▸ **EXTRACT**
Digital ID World is on my list of favorite conferences this year. I think Phil, Andre and Crew did a great job of putting together a forum that is entertaining, informative, and most importantly, a great place to meet and talk. I spent the afternoon looking in on the vendor exhibit hall and talking to people. Here's some of what I saw and heard:
- I talked to Andre Durand (of Jabber fame) about PingID. PingID has aspirations of being the Visa of the identity world. Someone needs to do it. He also envisions services (such as risk scoring) that I think are analogous to the kinds of things FirstData Corp. does in the financial services world.
- I talked to John Maffei from Microsoft about Passport. I've avoided signing up for passport myself (even going so far as to refuse to activate the eBook reader on my iPAQ because it required a Passport account). Still, as I've blogged before, Passport, AOL screenname, and the like represent real ways for utah.gov to connect to some citizens.
- I stole a t-shirt and packet from ePresence. Still not sure what they do. :-)
- I saw a great demo of an enterprise level IM tool from Communicator, Inc. As I've blogged before, I think IM could be an important tool in the enterprise---I use AOL IM at work all the time---but I would like to see a secure solution that connects to the Utah Master Directory.
- I talked to Brian Armstrong of OneName about their product. Still can't say I really get it---lives somewhere above authorization services---but its based on XNS which sounds like something I need to spend some time on.
- I got a tech-talk from the Netegrity folks about SiteMinder and how it works. We use it at the state and I now feel like I'm in a better position to make decisions about how and where we use it.

▸ **QUESTIONS ON THE MATERIAL**
(1) Answer these questions about the conference post.
(a) What does PingID aspire to be in the identity world?
(b) What did the writer refuse to activate on the iPAQ, and why?
(c) Which product did the Netegrity folks explain in their tech-talk?
(2) Continue the conference post from its last sentence, in the same voice and list style.
The material after this point comes from a separate source and has no connection to the conference post.

▸ **INPUT DATA**
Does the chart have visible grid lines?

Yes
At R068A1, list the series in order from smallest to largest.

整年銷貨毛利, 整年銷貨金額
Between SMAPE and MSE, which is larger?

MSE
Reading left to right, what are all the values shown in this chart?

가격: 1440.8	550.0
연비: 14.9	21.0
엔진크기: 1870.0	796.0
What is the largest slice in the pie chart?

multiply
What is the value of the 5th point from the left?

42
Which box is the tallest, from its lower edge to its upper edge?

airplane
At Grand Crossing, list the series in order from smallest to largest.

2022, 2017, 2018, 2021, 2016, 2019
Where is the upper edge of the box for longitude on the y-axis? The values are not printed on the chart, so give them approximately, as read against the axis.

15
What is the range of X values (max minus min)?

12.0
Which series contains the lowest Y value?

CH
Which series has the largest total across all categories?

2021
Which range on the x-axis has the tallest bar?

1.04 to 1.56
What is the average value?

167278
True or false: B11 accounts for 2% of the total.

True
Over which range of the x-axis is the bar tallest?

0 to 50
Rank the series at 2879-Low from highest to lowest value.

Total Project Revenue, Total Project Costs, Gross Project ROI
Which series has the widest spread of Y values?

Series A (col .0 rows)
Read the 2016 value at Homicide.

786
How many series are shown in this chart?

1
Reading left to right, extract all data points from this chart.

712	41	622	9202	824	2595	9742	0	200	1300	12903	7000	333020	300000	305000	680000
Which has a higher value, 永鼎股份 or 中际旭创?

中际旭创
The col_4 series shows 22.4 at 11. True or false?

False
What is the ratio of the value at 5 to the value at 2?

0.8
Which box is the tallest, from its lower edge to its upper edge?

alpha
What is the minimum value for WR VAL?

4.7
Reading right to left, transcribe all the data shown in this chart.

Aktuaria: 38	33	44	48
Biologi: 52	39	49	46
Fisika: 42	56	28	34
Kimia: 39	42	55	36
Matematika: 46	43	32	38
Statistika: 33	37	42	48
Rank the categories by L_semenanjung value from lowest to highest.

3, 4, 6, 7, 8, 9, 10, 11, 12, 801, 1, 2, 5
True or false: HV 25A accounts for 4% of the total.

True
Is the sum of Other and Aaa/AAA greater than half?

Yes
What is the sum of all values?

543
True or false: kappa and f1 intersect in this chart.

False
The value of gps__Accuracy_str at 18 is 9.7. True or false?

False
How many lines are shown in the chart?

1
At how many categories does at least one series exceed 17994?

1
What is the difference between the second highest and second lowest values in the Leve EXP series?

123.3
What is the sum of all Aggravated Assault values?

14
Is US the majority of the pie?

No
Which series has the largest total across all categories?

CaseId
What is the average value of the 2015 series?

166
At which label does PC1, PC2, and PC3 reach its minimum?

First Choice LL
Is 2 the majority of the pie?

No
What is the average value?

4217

▸ **ANSWERS FOR THE EXERCISE**
(1)
(a) The Visa of the identity world.
(b) The eBook reader, because it required a Passport account.
(c) SiteMinder.

(2)
- Alex Tosheff from St. Paul Venture Capital is a guy I met at lunch. Great guy---I got some good ideas on home based computing infrastructure from him. He introduced me to Jothy Rosenberg of GeoTrust. Jothy and I hit it off on several levels. First, his company offers a way to sign things with digital signatures without the user ever having to know about the digital signatures. Reminds me a little of NxLight, a Utah company. He showed me a demo of their tool which uses personal information gleaned from drivers records and credit records to ask the user questions as a way of establishing identity so that they can issue a one-time use digital signature. Pretty cool. On another level, he's also a former Computer Science professor turned business person. We talked a lot about academics, how business experience could inform our future roles as academicians, and how theory is important for CS students.
The best part of the conference is often the stuff that happens outside the conference hall and this was no exception. The Digital ID World folks did a good job on the more social part of the conference and seemed to recognize this as an important feature. I'm grateful for a fulfilling experience.